I had mostly met the women for coffee. We hugged and we talked. It was nice to get to know someone else and be asked questions about myself. All the women who seemed to become one woman all got to know about my divorce and I got to know her backstory, too.
She wasn’t divorced from her husband. She had special needs triplets. She had had her identity stolen by a date. She had never been in a relationship for longer than one year. She said she didn’t want to emotionally invest in anyone.
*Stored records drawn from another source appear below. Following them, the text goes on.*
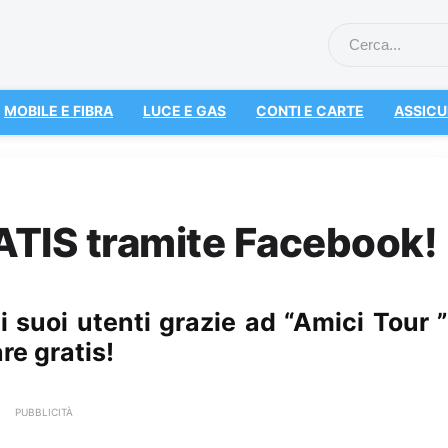
MOBILE E FIBRA
LUCE E GAS
CONTI E CARTE
ASSICU
TIS tramite Facebook!
 suoi utenti grazie ad “Amici Tour ”
re gratis!
PUBBLICITÀ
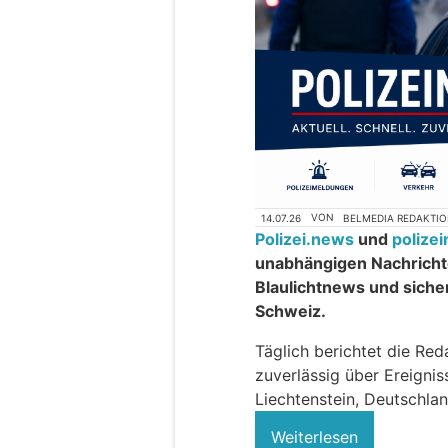
14.07.26
VON
BELMEDIA REDAKTI
Polizei.news
und
polize
unabhängigen Nachrichte
Blaulichtnews und siche
Schweiz.
Täglich berichtet die Red
zuverlässig über Ereigni
Liechtenstein, Deutschlan
Weiterlesen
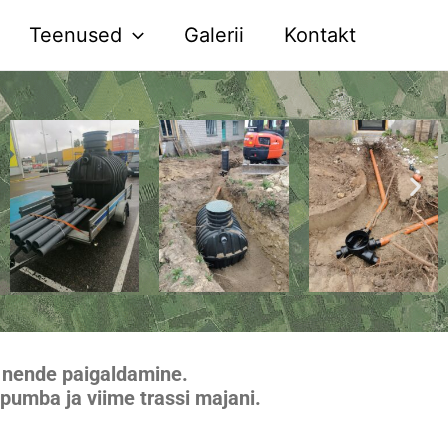
Teenused
Galerii
Kontakt
g nende paigaldamine.
umba ja viime trassi majani.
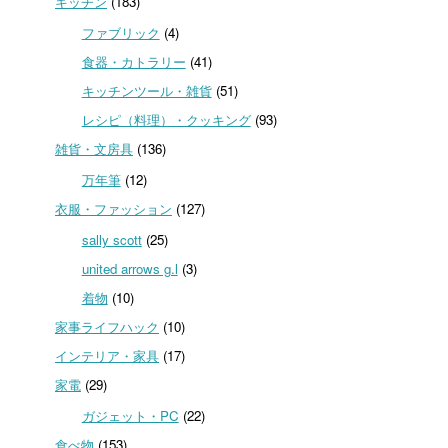
キッチン
(183)
ファブリック
(4)
食器・カトラリー
(41)
キッチンツール・雑貨
(51)
レシピ（料理）・クッキング
(93)
雑貨・文房具
(136)
万年筆
(12)
衣服・ファッション
(127)
sally scott
(25)
united arrows g.l
(3)
着物
(10)
家事ライフハック
(10)
インテリア・家具
(17)
家電
(29)
ガジェット・PC
(22)
食べ物
(153)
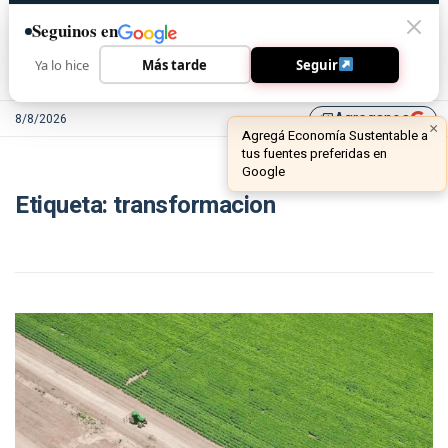
Seguinos en
Ya lo hice
Más tarde
Seguir
Agreganos
8/8/2026
library_add
×
Agregá Economía Sustentable a
tus fuentes preferidas en
Google
Etiqueta:
transformacion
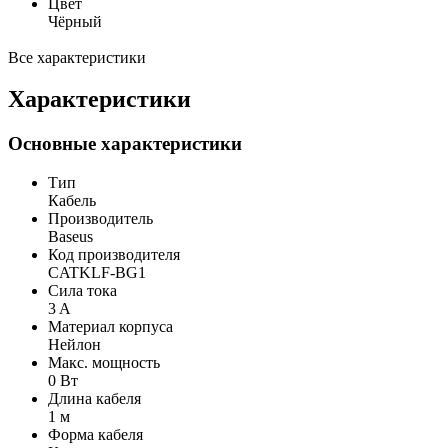
Цвет
Чёрный
Все характеристики
Характеристики
Основные характеристики
Тип
Кабель
Производитель
Baseus
Код производителя
CATKLF-BG1
Сила тока
3 A
Материал корпуса
Нейлон
Макс. мощность
0 Вт
Длина кабеля
1 м
Форма кабеля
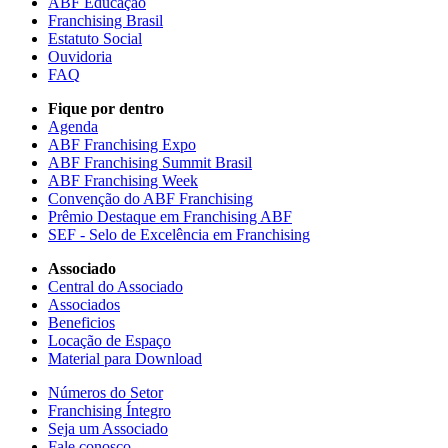
ABF Educação
Franchising Brasil
Estatuto Social
Ouvidoria
FAQ
Fique por dentro
Agenda
ABF Franchising Expo
ABF Franchising Summit Brasil
ABF Franchising Week
Convenção do ABF Franchising
Prêmio Destaque em Franchising ABF
SEF - Selo de Excelência em Franchising
Associado
Central do Associado
Associados
Beneficios
Locação de Espaço
Material para Download
Números do Setor
Franchising Íntegro
Seja um Associado
Fale conosco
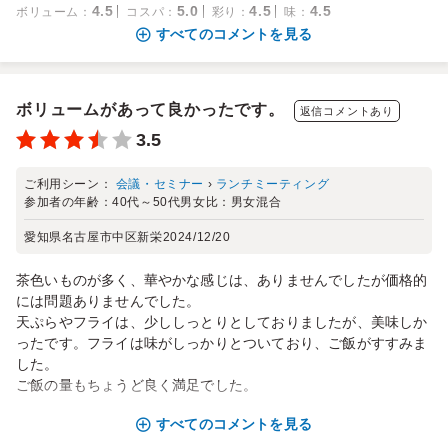
4.5
5.0
4.5
4.5
ボリューム
：
コスパ
：
彩り
：
味
：
すべてのコメントを見る
ボリュームがあって良かったです。
返信コメントあり
3.5
ご利用シーン：
会議・セミナー
›
ランチミーティング
参加者の年齢：
40代～50代
男女比：
男女混合
愛知県名古屋市中区新栄
2024/12/20
茶色いものが多く、華やかな感じは、ありませんでしたが価格的
には問題ありませんでした。
天ぷらやフライは、少ししっとりとしておりましたが、美味しか
ったです。フライは味がしっかりとついており、ご飯がすすみま
した。
ご飯の量もちょうど良く満足でした。
すべてのコメントを見る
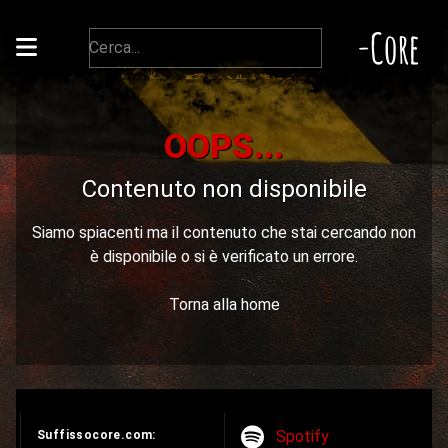
-Core
OOPS...
Contenuto non disponibile
Siamo spiacenti ma il contenuto che stai cercando non
è disponibile o si è verificato un errore.
Torna alla home
Spotify
Suffissocore.com:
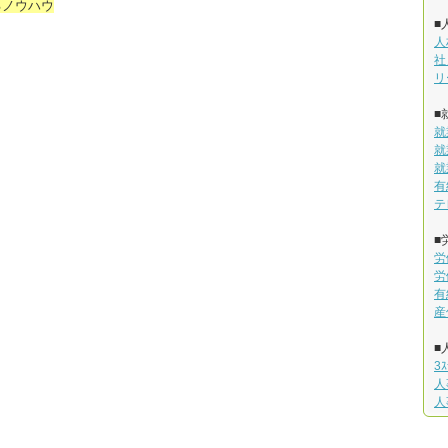
るノウハウ
■
人
社
リ
■
就
就
就
有
テ
■
労
労
有
産
■
3
人
人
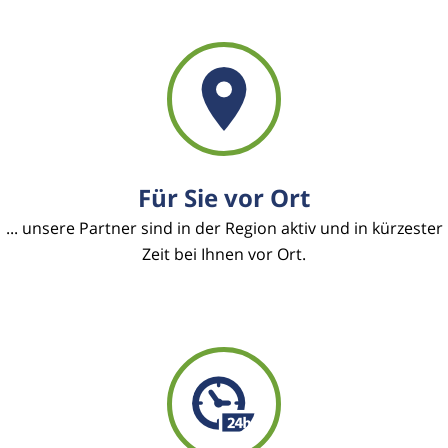
Für Sie vor Ort
... unsere Partner sind in der Region aktiv und in kürzester
Zeit bei Ihnen vor Ort.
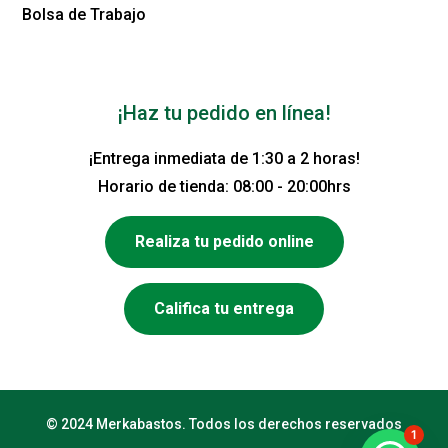
Bolsa de Trabajo
¡Haz tu pedido en línea!
¡Entrega inmediata de 1:30 a 2 horas!
Horario de tienda: 08:00 - 20:00hrs
Realiza tu pedido online
Califica tu entrega
© 2024 Merkabastos. Todos los derechos reservados
1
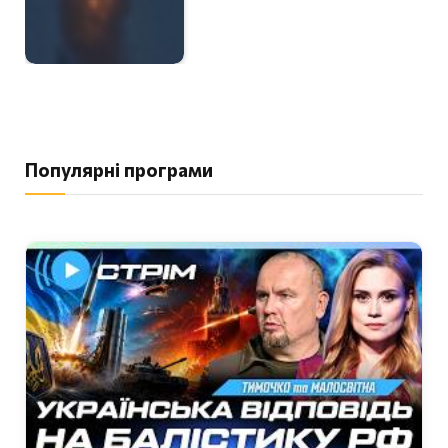
Популярні програми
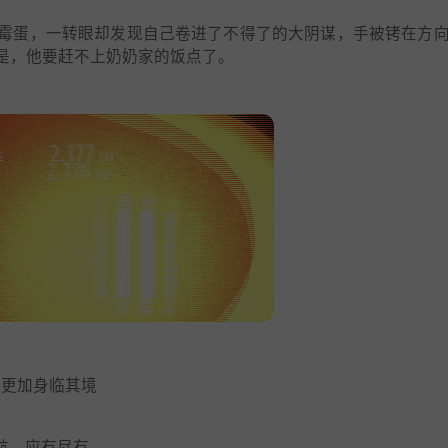
霉蛋，一转眼却发现自己卷进了不得了的大阴谋，手被铐在方
是，他要赶不上奶奶家的饭点了。
，更加身临其境
导航，应有尽有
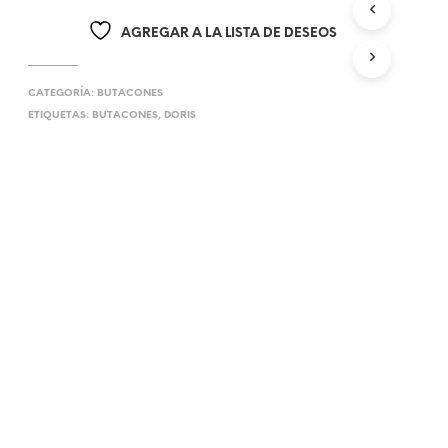
AGREGAR A LA LISTA DE DESEOS
CATEGORÍA:
BUTACONES
ETIQUETAS:
BUTACONES
,
DORIS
The end of all the dates felt like draining a cup of decaf. We hugged, and sometimes we kissed. We had served a social function of conversing and drinking coffee together, but I didn’t feel that jitteriness that I wanted with a woman.
There had been nights when L. came home from being out that she wanted me. She always came home and I always wanted her. She used to crawl into bed and wake me with a dry taste that would then slicken. I couldn’t remember when she started to let me sleep.
On the last stretch of the lake loop, the guy who made palm art tucked away the extra fronds like the swan’s folded their wings in their nests. Acoustic chords drifted from a guitar player strumming on a bench by World of Beer. I listened to the lullaby and watched the lake’s fountain. Its spray descended and its lights dimmed. Beyond it, the brutalistic Orange County Courthouse’s turrets continued to flare.
We had been divorced in the courthouse. That was the second to last time I had seen L. The last time I saw her we had finished our marriage settlement.
I finished the loop at Central Avenue and Lake Street. I wanted to see L. again. I crossed the street on the side of the Local. I wanted to know if it was her in there. I didn’t know if I would just stare or if I would step through the threshold or if I would say what we used to say to each other, “Hey, good looking,” or if I would check to see if she could drive and offer her a ride to her new apartment where she had made a place without me.
At the Local, I looked inside to the barstool. The woman—whoever it had been—wasn’t there. Nobody was there. It was as empty as a bottle or can added to the recycling to be remade and then refilled.